Though DMT provides ayahuasca with its spiritual functionality, it also grants it illegal status. The United States considers DMT a Schedule I drug, banned for all purposes due to its high potential for abuse and lack of a currently accepted medical use. With the hope of prohibiting the use of ayahuasca, the government constructed a case against it, claiming that ayahuasca had dangerous health effects on users, that it could be diverted to non-religious purposes, and that importing the tea violated international treaties. The UDV, a recognized church, countered that the government was restricting the free practice of its religion in violation of the Religious Freedom Restoration Act of 1993.
Contrary to the government's claims, members of ayahusca-based sects have long attributed positive effects on their well being to the drug. Recent studies on ayahuasca seem to support the notion that the entheogen may in fact have beneficial health effects. Charles Grob, a psychiatrist at the UCLA School of Medicine, studied members of UDV and found that its adherents were healthier, both psychologically and physically, than controls. He discovered that members of UDV actually had greater numbers of serotonin receptors. Because of this, Grob argues that ayahuasca may be a better way to treat depression than selective serotonin reuptake inhibitors (SSRIs), which can actually cause neurons to lose their serotonin receptors in order to compensate for the artificially high levels of serotonin. Indeed, UDV adherents who previously suffered from addiction, depression, or anxiety overcame their disorders and none had experienced remission. (Atheists looking for some relief from such afflictions can turn to tourist agencies that lead shamanistic ayahuasca "cleansing" rituals in the Amazonian jungle, like the one Salak attended.)

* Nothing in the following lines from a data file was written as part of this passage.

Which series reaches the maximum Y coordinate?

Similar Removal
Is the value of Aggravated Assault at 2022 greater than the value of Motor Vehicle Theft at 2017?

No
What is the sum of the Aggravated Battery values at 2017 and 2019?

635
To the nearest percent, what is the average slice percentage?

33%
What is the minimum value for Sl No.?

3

When combined with certain medications or foods, ayahuasca can have dangerous side effects, such as vomiting, hypertension, or even cardiac irregularities. However, UDV members tend to fast before religious ceremonies in order to reduce the possibility of negative reactions. Grob's results suggest that the government was wrong. The health hazards claim fell through, along with the other two, and the district court ruled in the UDV's favor. An appeal to the federal circuit court upheld the decision.

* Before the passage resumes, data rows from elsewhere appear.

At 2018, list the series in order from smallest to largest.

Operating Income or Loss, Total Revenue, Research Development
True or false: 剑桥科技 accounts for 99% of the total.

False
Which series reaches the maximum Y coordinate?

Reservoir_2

High tea was not yet over, however. The government appealed yet again, this time to the Supreme Court. Realizing the lack of evidence supporting its previous claims, the government experimented with a new approach. This time, the U.S. merely asserted that DMT was an illegal drug and that the UDV therefore cannot use it, despite its central position in the religion. This stance threatened the very essence of the 1993 Religious Freedom Restoration Act, which was meant to safeguard the practices of recognized religious institutions during conflicts with the government. Indeed, if the United States won, the ruling would have established a precedent of government interests overriding conflicting religious traditions.

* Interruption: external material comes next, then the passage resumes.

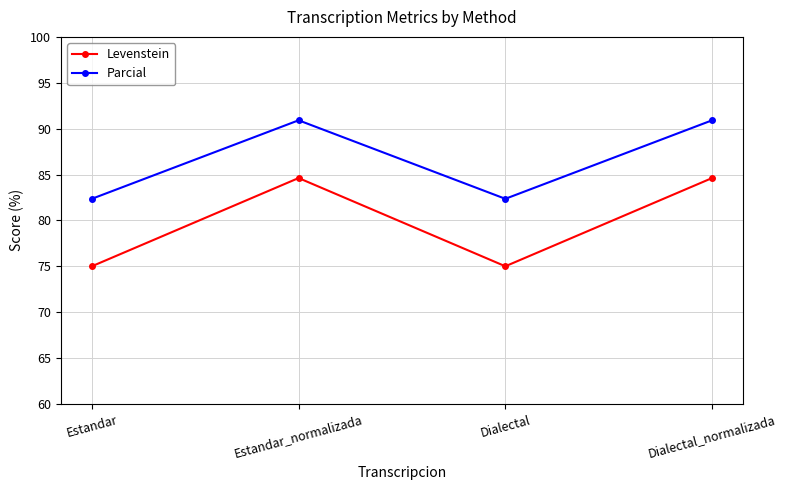

How many distinct data groups are displayed?

2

In late February of 2006, the Supreme Court of the United States ruled that the New Mexico branch of União do Vegetal could use ayahuasca tea in its religious ceremonies. The unanimous ruling stated that the federal government had no compelling interest in barring UDV from sacramental use of the tea. Ayahuasca joins peyote (used by the Native American Church) in the ranks of drugs permitted for religious use in the United States. Tea has prevailed as a symbol of liberty.